Die Frau nicht nur für Wanderwege

Lea Schurr ist in Thaleischweiler-Wallhalben für den Tourismus zuständig

Südwestpfalz Seit August 2016 ist Lea Schurr als Tourismussachbearbeiterin bei der Verbandsgemeinde Thaleischweiler-Wallhalben tätig. Mit den Mühlentagen im Mai und dem Grumbeeremarkt im September stehen dieses Jahr nun gleich zwei Großveranstaltungen an, die sie mitorganisiert.

Lea Schurr sitzt in ihrem Büro in Wallhalben. Broschüren stapeln sich, Infoflyer über die Region gibt es in Hülle und Fülle, draußen scheint die Sonne. Die 25-Jährige arbeitet gerade am Grumbeeremarkt. "Das nimmt momentan etwa zwei Drittel meiner Arbeitszeit ein", sagt sie. Denn jetzt geht es um die Standvergabe. "Es gibt so viele Kleinigkeiten, die man da erledigen muss. Ich hab den Markt ja noch nie mitorganisiert. Alles, was ich an Aufgaben schon kenne, schaffe ich jetzt weg. Denn ich bin mir sicher, dass da auch noch einiges auftauchen wird, mit dem ich vielleicht gar nicht rechne", sagt sie. Von den Kollegen, die den Markt schon mehrfach erlebt und mitorganisiert haben, bekommt sie Unterstützung, ein bisschen Aufregung mischt sich trotzdem in die Vorfreude auf ihren ersten Grumbeeremarkt.

Der Markt ist nur das Paradebeispiel für ihre Arbeit. Sie selbst beschreibt das so: "Ich bin das Verbindungsglied zwischen Anbietern von touristischen Angeboten, der Verbandsgemeinde und höheren Stellen, etwa der Kreisverwaltung oder der Pfalztouristik." Auch wenn ihre Position etwas technokratisch daher kommt, die "Tourismussachbearbeiterin" ist viel mehr eine Managerin, die viel unterwegs ist und spannende Projekte begleitet. Da muss Lea Schurr auch mal die Wanderstiefel schnüren und raus auf einen der vielen Wanderwege der Verbandsgemeinde. "Jetzt, wo es Frühling wird, muss da natürlich auch immer mal wieder was gemacht werden. Deshalb laufen wir die Wege ab", so Schurr.

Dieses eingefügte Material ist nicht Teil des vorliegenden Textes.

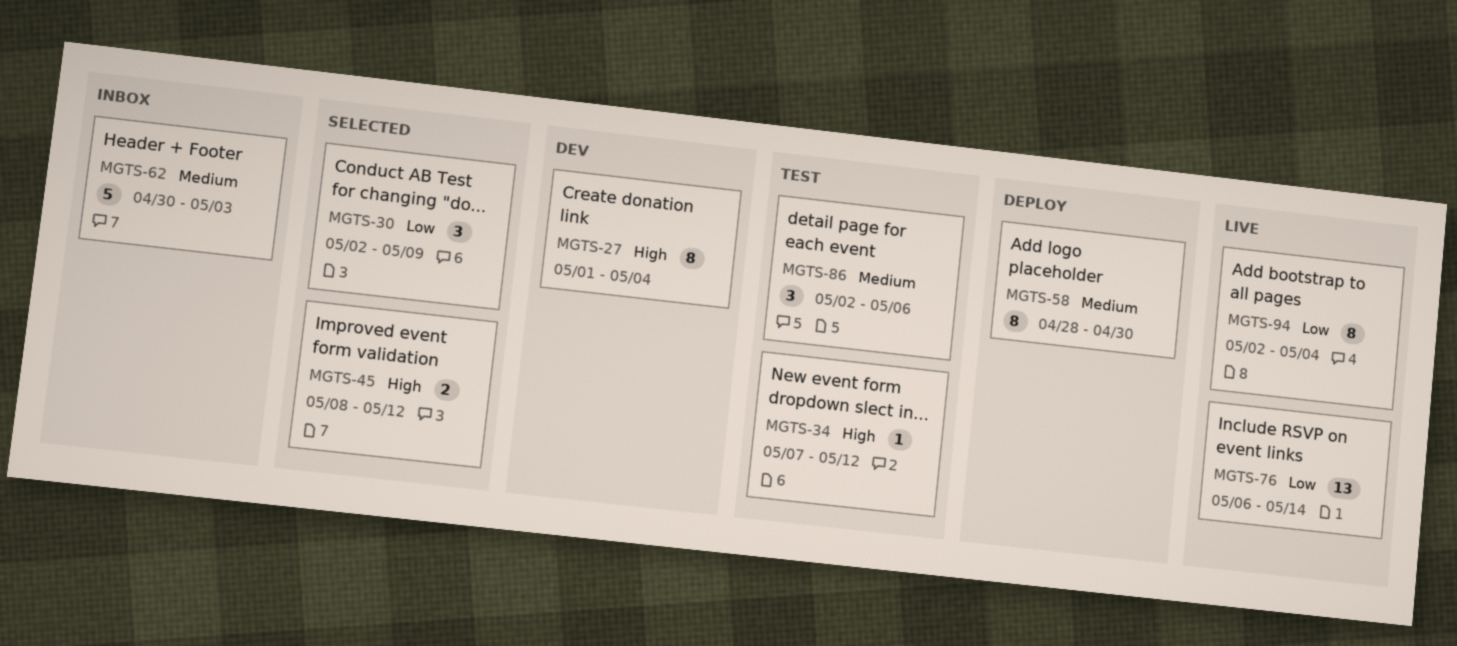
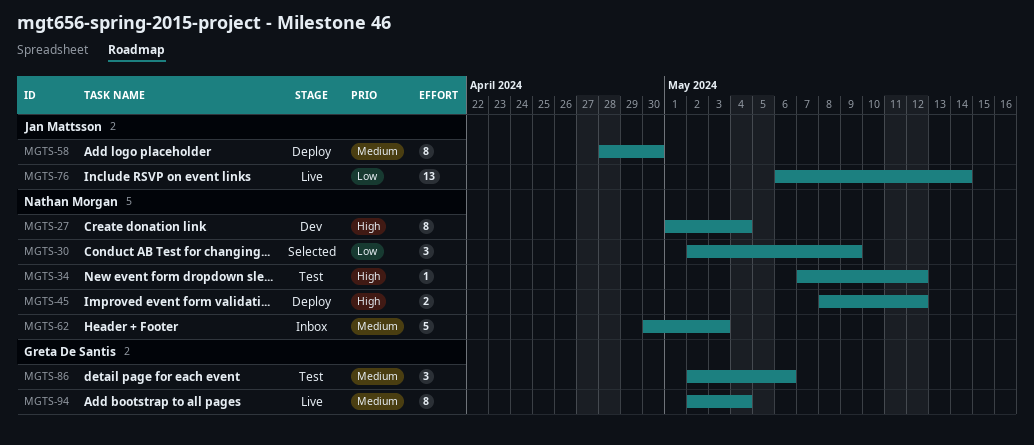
MGTS-45, status: Selected -> Deploy
MGTS-94, priority: Low -> Medium

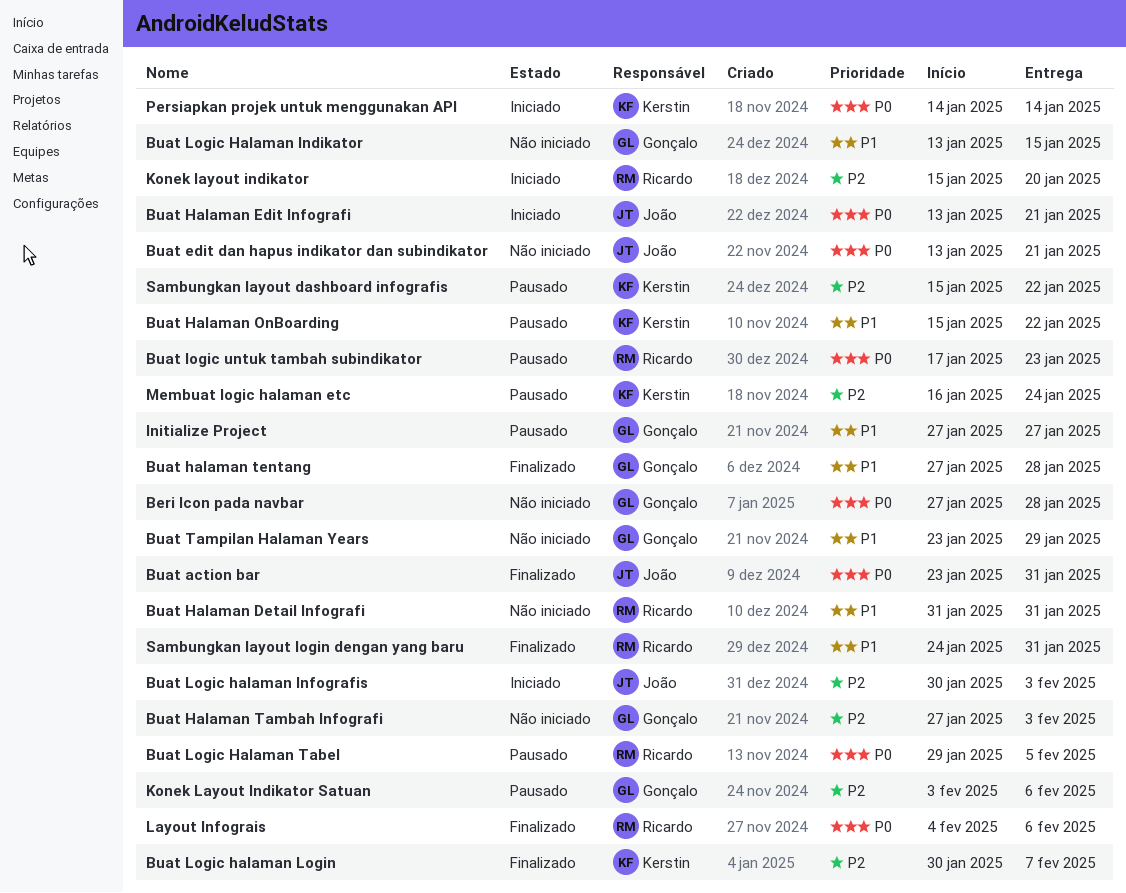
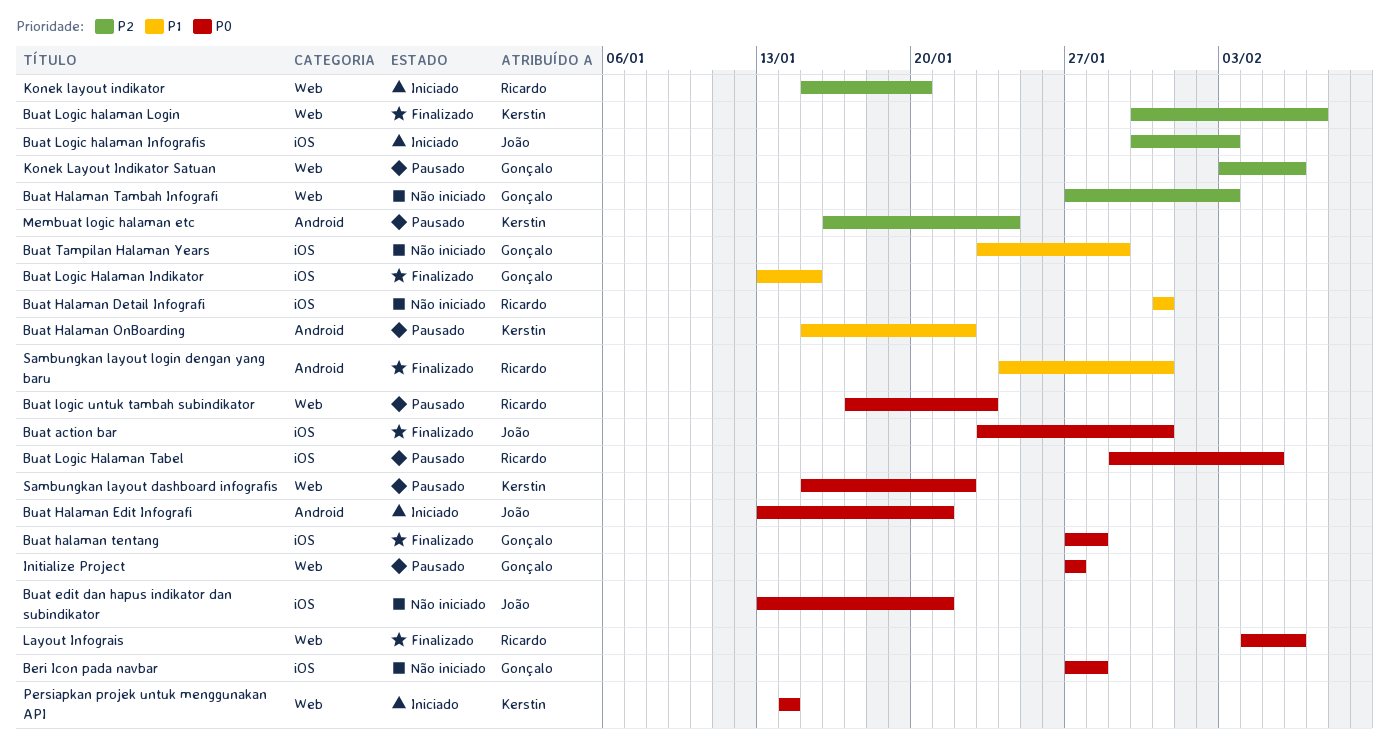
Buat halaman tentang, priority: P1 -> P0
Buat Logic Halaman Indikator, status: Não iniciado -> Finalizado
Initialize Project, priority: P1 -> P0
Sambungkan layout dashboard infografis, priority: P2 -> P0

Bisher ist sie damit beschäftigt, alles einmal kennen zu lernen. "Wenn ich einmal alles mitorganisiert habe und alle Veranstaltungen kenne, dann möchte ich da auch meine eigene Handschrift einbringen. Aber dazu muss ich erst sehen, wie das bisher gemacht wurde", erklärt sie ihren selbst gesteckten Zeitplan. Zwar seien in der Verbandsgemeinde 2016 schon mehr Übernachtungen gewesen als 2015, zwölf Prozent sogar, "aber das liegt bestimmt nicht daran, dass ich im August gekommen bin", sagt sie und lacht.

Das größte touristische Potenzial steckt ihrer Meinung nach im Mühlental. "Das ist auf Pfalzebene absolut einzigartig. Es gibt keine andere Destination mit so einer hohen Mühlendichte", berichtet sie. Das Tal sei dementsprechend in seiner touristischen Entwicklung auch schon am weitesten. "Tourismus hat was mit Lebensqualität zu tun. Nicht nur für Gäste, sondern gerade auch für die Einheimischen", erklärt Schurr. Die Wander- und Radwege etwa würden ja größtenteils von den Menschen der Region genutzt. Ähnlich sei es mit der Gastronomie. "Aber wir wollen erreichen, dass die Verbandsgemeinde als Ziel bekannt wird, wo man ein paar Tage verbringen und etwas unternehmen kann", so Schurr. Das Konzept ziele eher auf Kurzurlaube und verlängerte Wochenenden ab. Die größte Herausforderung für sie sei, dass die fusionierte Verbandsgemeinde aus 20 Einzelgemeinden besteht. "Das ist eine große Verbandsgemeinde und nicht alle Orte liegen im Mühlental. Allen gerecht zu werden ist dabei die große Herausforderung", so Schurr. Daher schreibt sie an einem umfassenden Konzept. "Wobei ich ehrlich sagen muss, dass ich durch den Grumbeeremarkt und die vielen anderen Aufgaben momentan nicht so richtig an dem Konzept vorankomme. Das Tagesgeschäft geht jetzt erst einmal vor."